L’analyse des schémas thérapeutiques de chaque participant a révélé qu’environ 60 à 77 % d’entre eux avaient interrompu leurs schémas thérapeutiques. Seuls deux médicaments, dont l’hydroxychloroquine et le rituximab, ont été identifiés comme ayant une perturbation minimale. Plus précisément, l’hydroxychloroquine et le rituximab ont été interrompus chez 23 % et 46 % des participants, respectivement. Après avoir exclu ces deux médicaments, l’analyse a révélé que les schémas thérapeutiques d’environ 73 % de tous les médicaments antirhumatismaux modificateurs de la maladie étaient perturbés chez les participants.
Poussée rhumatismale
Une détérioration significative de l’activité de la maladie rhumatismale a été observée chez les participants à la suite d’une COVID-19 aiguë par rapport à celle avant l’apparition de la maladie. Plus précisément, environ 41 % des participants ont signalé une poussée de maladie rhumatismale survenant principalement 1 à 4 semaines après le diagnostic de COVID-19.

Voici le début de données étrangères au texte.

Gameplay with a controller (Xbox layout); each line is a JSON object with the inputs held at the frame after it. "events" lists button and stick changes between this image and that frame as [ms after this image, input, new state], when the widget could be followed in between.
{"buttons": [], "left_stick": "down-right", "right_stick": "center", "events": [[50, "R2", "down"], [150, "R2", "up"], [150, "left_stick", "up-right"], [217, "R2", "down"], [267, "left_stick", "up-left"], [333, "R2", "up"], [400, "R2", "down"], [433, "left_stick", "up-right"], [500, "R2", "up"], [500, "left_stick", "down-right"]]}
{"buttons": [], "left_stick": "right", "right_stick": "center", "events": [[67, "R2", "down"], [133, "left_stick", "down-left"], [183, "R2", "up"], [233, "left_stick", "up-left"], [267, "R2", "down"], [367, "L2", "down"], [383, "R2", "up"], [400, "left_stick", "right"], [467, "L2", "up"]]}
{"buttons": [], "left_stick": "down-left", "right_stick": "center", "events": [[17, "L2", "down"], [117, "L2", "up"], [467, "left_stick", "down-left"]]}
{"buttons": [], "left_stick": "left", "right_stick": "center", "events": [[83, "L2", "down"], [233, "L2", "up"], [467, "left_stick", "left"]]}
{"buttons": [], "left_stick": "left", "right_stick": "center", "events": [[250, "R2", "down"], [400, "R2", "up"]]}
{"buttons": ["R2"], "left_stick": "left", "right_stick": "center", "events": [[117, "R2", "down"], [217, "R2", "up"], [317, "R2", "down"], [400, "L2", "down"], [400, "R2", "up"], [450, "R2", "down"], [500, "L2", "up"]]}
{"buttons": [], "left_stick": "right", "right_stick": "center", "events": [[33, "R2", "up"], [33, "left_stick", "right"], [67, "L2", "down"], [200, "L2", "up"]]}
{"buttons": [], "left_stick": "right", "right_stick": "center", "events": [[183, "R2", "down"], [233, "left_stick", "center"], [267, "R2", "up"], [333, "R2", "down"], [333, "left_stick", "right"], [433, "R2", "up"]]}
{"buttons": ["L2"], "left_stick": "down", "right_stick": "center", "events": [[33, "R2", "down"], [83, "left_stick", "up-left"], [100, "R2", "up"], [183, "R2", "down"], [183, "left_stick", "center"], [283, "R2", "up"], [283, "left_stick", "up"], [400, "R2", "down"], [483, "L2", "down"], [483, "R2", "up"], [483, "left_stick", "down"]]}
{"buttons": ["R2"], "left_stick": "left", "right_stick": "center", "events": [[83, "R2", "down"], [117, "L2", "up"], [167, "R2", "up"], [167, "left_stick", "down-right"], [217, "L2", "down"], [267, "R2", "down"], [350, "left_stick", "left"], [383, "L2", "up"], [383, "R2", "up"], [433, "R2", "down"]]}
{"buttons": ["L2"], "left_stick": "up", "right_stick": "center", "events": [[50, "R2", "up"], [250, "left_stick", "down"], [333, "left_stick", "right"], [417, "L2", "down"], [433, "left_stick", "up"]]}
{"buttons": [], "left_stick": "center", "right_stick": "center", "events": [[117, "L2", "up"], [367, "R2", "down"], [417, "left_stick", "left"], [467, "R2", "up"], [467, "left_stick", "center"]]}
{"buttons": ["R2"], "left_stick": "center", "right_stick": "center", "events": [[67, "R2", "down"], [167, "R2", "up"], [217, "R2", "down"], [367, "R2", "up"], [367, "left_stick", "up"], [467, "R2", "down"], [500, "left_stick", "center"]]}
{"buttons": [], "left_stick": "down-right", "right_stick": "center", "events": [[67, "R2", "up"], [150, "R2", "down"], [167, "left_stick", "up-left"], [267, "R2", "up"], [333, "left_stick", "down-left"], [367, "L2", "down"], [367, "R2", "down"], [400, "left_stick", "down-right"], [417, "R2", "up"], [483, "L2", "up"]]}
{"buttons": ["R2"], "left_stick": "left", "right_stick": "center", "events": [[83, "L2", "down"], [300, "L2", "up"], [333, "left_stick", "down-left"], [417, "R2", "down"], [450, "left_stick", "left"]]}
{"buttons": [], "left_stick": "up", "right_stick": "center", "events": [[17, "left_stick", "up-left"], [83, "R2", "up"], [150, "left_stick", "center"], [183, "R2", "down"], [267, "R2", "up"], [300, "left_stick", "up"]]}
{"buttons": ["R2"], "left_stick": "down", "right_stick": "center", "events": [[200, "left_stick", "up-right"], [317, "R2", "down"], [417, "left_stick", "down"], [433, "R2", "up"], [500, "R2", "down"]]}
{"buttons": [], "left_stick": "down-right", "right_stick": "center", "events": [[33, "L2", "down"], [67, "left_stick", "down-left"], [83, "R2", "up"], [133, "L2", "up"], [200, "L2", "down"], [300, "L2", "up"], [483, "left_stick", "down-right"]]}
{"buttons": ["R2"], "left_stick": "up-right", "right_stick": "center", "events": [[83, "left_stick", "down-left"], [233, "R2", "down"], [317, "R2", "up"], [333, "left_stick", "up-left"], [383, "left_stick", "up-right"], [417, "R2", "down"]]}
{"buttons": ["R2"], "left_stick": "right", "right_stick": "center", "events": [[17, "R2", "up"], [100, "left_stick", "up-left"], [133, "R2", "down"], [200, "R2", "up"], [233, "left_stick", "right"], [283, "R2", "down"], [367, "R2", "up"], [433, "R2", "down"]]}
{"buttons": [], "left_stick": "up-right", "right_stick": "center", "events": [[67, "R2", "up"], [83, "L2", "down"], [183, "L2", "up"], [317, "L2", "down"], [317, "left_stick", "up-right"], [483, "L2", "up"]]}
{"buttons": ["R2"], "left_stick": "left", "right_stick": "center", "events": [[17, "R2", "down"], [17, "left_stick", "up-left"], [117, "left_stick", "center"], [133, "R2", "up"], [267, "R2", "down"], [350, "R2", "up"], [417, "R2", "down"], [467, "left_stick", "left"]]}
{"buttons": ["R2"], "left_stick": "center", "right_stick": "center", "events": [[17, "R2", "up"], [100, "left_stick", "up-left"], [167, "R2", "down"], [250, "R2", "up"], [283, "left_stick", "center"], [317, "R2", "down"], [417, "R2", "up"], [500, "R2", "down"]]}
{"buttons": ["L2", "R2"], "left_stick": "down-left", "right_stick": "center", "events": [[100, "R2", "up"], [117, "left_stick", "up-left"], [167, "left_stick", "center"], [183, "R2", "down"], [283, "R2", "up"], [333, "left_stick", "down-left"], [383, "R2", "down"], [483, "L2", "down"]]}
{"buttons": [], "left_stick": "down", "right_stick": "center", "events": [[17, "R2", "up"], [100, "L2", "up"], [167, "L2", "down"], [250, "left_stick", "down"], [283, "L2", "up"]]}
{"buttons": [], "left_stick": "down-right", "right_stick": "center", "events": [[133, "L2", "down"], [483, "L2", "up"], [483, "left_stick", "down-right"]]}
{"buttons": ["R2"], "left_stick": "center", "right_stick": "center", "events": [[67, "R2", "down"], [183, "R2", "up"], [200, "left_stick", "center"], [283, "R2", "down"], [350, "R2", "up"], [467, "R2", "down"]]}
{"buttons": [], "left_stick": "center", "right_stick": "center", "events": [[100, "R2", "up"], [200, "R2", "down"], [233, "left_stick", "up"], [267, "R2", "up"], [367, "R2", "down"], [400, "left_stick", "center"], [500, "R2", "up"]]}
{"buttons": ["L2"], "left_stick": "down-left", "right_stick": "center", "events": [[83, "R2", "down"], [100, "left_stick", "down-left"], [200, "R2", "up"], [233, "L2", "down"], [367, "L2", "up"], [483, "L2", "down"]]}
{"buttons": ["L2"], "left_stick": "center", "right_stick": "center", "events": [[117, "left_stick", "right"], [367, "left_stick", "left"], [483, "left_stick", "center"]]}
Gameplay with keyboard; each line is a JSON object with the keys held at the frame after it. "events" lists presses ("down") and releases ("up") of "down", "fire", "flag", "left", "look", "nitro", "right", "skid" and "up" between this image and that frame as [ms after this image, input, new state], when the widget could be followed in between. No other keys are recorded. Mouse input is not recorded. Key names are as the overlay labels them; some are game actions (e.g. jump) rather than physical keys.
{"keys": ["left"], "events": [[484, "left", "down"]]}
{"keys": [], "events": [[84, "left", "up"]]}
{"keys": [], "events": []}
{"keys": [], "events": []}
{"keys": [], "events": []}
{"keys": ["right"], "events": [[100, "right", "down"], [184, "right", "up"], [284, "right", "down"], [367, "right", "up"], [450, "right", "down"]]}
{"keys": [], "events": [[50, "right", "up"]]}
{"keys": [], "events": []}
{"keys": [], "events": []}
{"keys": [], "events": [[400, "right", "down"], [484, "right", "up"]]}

Les participants présentant des symptômes prolongés ont ressenti des niveaux de douleur et de fatigue plus élevés que ceux sans COVID prolongé. De plus, ces participants ont connu une détérioration de la qualité de vie respiratoire.
Importance de l’étude
L’étude démontre que l’interruption du traitement antirhumatismal, les poussées de maladie et les symptômes de longue durée du COVID sont courants chez les patients atteints de maladies rhumatismales auto-immunes systémiques qui ont récemment été infectés par le SRAS-CoV-2. Dans l’ensemble, l’étude met en évidence l’impact négatif significatif de l’infection aiguë par le SRAS-CoV-2 sur la gestion à long terme des maladies rhumatismales.
*Avis important
medRxiv publie des rapports scientifiques préliminaires qui ne sont pas évalués par des pairs et, par conséquent, ne doivent pas être considérés comme concluants, guider la pratique clinique/les comportements liés à la santé, ou traités comme des informations établies.